As far back as 1999, people have proposed marriage through web comics, video games, and even online services like Twitter. While these stories are a geek’s dream, I can’t help but imagine that older generations and so-called “conservatives” would feel otherwise.
“After all,” as I once wrote, “shouldn’t there be a bended knee, with a risk of total humiliation for the sake of getting someone to live with and love you for the rest of your life? Here’s something else I’ve considered: if I proposed to a girl over Twitter, and a few years down the road, Twitter closes down, wouldn’t I lose a record of what’s obviously an important event in my life?”
But then I realized that the way we share — and record our memories — are dependent on the tools that we use. Our parents used film, had the negatives developed, and put the pictures in photo albums. We take snapshots with our gadgets, storing them on our PCs or uploading them online to share with others.
Even Twitter is just a digital representation of how we express ourselves to each other. My dad vocalized his desire to spend the rest of his life with my mom. The guy who proposed on Twitter did that through the Internet, while someone else popped the question by programming his own version of Bejeweled from scratch.
Yes, it’s possible that Twitter can go down within the next few years. And the Nintendo DS where the Bejeweled marriage proposal ran on will become obsolete. Anyone who’s lost a laptop or suffered a hard disk failure can tell you that any information on a computer — pictures, videos, and music aside from documents and applications — can disappear forever.

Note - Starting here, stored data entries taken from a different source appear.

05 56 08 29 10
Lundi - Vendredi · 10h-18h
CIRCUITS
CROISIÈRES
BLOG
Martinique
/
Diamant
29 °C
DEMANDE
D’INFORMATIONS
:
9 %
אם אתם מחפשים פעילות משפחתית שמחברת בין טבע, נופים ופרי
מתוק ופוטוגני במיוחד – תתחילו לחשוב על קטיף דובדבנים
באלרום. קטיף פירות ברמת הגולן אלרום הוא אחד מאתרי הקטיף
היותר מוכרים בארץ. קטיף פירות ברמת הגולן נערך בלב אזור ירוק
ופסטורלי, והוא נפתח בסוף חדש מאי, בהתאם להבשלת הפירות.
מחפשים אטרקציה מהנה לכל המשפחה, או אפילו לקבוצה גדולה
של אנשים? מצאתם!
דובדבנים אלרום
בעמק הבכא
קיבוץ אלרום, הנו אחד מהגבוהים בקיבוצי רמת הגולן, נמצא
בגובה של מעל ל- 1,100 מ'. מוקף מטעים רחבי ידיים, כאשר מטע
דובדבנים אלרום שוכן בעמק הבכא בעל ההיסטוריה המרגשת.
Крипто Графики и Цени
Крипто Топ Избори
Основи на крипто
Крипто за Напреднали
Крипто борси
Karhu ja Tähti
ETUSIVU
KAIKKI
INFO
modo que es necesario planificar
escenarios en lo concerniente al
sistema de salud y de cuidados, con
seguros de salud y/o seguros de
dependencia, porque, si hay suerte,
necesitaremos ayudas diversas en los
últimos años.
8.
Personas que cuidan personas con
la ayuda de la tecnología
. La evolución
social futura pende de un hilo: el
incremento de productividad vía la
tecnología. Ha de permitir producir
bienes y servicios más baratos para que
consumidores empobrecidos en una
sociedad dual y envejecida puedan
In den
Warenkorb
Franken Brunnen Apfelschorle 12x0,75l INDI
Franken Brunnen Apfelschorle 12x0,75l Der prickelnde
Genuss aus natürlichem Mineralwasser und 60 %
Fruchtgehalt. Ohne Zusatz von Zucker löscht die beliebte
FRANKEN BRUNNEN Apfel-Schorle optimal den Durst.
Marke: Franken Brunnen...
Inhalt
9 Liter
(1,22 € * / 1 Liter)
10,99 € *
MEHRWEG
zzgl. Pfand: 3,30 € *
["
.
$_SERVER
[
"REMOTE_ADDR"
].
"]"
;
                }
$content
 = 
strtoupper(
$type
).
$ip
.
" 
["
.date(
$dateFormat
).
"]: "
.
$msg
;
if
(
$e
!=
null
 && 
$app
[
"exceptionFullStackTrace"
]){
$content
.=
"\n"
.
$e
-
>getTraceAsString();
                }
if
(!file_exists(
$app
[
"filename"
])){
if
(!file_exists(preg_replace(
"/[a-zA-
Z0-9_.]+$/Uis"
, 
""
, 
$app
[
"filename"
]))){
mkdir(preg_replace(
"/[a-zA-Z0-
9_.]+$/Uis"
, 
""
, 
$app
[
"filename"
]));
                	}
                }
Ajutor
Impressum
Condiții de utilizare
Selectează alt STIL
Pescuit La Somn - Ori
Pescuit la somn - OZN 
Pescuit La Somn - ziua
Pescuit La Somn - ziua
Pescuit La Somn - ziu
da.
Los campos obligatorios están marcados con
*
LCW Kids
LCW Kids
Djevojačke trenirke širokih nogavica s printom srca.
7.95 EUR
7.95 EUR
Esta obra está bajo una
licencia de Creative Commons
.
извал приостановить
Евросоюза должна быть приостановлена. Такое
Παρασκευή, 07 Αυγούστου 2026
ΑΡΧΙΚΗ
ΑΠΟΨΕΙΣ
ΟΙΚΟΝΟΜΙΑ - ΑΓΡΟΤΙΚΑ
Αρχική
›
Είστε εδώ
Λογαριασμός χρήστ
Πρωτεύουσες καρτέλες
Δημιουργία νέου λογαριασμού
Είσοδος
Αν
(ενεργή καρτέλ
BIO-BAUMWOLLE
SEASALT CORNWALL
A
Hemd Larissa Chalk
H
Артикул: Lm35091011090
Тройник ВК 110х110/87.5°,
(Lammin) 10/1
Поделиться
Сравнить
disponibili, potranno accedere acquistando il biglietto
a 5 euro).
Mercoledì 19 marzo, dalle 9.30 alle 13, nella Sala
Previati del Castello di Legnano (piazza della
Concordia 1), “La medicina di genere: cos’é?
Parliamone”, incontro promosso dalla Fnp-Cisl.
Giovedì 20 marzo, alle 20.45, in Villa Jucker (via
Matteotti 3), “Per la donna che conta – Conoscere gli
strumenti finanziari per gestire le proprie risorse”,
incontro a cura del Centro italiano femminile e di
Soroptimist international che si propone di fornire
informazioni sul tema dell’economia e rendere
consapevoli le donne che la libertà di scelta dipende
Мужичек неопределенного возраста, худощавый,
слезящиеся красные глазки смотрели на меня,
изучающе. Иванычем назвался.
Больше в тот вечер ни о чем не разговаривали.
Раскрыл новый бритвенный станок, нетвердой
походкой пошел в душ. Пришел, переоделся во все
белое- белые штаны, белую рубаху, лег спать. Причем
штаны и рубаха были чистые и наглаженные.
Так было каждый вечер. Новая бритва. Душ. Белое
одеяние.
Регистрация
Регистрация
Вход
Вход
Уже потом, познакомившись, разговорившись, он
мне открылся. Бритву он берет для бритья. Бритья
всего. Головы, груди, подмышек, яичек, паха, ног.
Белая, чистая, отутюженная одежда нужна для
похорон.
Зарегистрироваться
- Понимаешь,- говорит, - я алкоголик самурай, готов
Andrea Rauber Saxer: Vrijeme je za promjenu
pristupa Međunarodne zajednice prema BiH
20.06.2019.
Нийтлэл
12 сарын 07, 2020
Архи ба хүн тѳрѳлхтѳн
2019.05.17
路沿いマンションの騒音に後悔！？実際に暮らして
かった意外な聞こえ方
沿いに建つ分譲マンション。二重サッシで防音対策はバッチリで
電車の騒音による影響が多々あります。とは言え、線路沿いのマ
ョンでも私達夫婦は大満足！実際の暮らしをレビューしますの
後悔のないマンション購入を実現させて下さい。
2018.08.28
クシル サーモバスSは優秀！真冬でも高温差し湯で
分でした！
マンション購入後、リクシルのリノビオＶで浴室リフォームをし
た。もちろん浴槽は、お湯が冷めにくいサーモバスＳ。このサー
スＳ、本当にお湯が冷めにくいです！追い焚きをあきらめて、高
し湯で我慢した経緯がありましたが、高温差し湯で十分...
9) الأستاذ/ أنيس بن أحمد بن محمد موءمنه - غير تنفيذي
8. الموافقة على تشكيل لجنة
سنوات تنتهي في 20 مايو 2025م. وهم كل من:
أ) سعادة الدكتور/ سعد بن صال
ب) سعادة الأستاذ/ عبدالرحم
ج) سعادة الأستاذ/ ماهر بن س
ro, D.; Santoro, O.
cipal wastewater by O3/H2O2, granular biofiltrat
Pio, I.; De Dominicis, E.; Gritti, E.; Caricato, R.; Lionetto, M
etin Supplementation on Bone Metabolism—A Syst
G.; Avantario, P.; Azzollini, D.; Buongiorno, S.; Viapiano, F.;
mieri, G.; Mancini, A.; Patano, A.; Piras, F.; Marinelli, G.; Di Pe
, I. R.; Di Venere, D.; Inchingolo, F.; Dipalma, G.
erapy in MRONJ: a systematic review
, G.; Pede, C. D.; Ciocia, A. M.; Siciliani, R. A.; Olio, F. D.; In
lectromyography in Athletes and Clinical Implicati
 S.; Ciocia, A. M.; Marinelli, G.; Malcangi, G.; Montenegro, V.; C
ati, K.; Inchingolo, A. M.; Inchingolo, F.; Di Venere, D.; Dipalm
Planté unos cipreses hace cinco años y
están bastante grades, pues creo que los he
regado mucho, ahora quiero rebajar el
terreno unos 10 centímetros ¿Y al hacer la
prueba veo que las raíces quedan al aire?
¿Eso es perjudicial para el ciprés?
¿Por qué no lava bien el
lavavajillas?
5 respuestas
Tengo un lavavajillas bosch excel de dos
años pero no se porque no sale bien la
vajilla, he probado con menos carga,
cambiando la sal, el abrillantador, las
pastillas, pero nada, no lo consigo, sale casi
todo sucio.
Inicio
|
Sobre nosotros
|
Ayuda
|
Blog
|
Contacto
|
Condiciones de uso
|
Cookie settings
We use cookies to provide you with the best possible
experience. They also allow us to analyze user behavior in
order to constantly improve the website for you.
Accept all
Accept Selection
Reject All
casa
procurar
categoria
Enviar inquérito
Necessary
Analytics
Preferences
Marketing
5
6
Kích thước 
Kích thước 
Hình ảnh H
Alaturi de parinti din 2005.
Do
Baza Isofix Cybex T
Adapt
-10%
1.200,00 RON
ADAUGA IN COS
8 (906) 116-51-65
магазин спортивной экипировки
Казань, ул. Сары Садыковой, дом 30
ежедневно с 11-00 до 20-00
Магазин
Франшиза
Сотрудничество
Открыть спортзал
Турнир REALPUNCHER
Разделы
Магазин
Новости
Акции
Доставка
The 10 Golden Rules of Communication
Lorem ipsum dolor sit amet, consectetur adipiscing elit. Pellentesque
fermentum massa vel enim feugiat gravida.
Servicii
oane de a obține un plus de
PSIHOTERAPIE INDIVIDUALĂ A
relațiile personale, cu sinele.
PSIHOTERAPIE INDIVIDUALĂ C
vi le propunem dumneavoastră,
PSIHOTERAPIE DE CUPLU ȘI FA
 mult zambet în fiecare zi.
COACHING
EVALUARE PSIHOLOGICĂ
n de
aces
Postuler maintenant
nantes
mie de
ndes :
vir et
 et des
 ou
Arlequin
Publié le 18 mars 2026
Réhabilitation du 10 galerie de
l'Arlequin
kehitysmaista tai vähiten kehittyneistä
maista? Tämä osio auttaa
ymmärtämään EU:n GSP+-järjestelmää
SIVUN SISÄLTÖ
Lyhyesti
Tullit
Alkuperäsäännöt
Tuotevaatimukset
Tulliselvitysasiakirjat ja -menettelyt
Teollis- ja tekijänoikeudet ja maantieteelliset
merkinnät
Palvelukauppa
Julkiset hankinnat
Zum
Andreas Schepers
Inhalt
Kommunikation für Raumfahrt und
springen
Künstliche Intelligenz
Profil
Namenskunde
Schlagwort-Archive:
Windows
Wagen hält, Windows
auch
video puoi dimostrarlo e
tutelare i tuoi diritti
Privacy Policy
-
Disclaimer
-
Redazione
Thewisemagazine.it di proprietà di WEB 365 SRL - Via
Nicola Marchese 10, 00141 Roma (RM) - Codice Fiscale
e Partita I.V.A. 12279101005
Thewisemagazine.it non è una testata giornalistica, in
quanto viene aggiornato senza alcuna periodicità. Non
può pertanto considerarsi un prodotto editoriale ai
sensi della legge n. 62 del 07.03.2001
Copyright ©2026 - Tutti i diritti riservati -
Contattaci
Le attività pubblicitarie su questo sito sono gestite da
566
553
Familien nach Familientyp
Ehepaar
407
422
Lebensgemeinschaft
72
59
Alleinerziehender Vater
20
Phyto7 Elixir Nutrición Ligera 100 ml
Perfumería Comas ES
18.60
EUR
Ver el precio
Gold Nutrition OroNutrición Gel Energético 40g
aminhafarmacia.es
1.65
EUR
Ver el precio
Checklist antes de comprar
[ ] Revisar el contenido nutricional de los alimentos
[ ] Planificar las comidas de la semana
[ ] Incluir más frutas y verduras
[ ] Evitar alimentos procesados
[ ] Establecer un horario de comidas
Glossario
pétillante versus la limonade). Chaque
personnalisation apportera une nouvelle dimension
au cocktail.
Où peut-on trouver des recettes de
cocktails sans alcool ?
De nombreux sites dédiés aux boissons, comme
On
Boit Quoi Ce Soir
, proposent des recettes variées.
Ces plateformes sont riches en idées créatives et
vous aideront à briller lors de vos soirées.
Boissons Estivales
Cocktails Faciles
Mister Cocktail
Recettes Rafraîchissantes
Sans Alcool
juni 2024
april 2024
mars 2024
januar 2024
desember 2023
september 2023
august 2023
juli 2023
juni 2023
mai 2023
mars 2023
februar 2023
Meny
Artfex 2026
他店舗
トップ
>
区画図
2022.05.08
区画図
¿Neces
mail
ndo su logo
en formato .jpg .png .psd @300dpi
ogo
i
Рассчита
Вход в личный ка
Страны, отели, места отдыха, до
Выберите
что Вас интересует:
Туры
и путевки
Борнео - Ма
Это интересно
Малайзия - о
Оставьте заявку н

But even the traditional methods suffer from their own sort of fragility. Pictures can fade from exposure to sunlight. Albums can be lost in a (knock on wood) house fire. Granted, the proper precautions keep these repositories safe, but the same can be said for photos on our computers (i.e., this is another reason why you should maintain good backups).
No matter what we use to record our special moments, nothing will beat our human capacity commemorate things. “Our collective remembrance of what happens can be more durable than even the most advanced form of storage and medium. Better yet, it can be expressed through any sort of technology, since the tools we use evolve to suit our needs.”
The data we possess, whether it’s something we hold in our hands or bytes stored in our computer. Yet our memories last forever, even if nothing was available to record them. There are no pictures of my dad’s proposal to my mom.